▶ _Your instructions_: The records below are to be reproduced exactly, with the pictures left out.

-*-*-

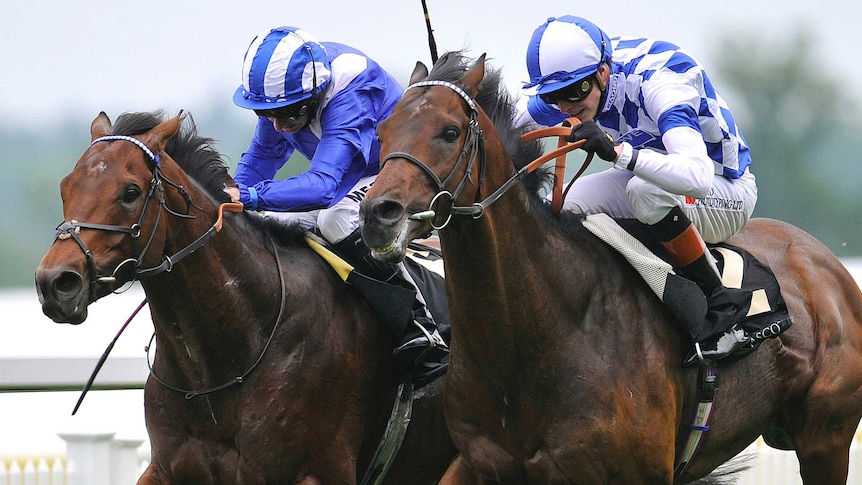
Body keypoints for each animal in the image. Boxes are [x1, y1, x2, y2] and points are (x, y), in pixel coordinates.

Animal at [360, 51, 862, 482]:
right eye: (382, 132)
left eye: (449, 132)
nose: (378, 215)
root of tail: (830, 268)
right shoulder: (479, 463)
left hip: (825, 439)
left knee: (651, 192)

-*-*-

▶ _Solution for this task_:
Body keypoints for each animal in the image. Boxes are [x1, y1, x2, y2] and points are (x, y), in pixel coordinates.

Animal at [360, 51, 862, 482]:
right eye: (382, 132)
left eye: (449, 132)
nose: (378, 215)
root of tail: (830, 268)
right shoulder: (479, 463)
left hip: (825, 439)
left knee: (651, 192)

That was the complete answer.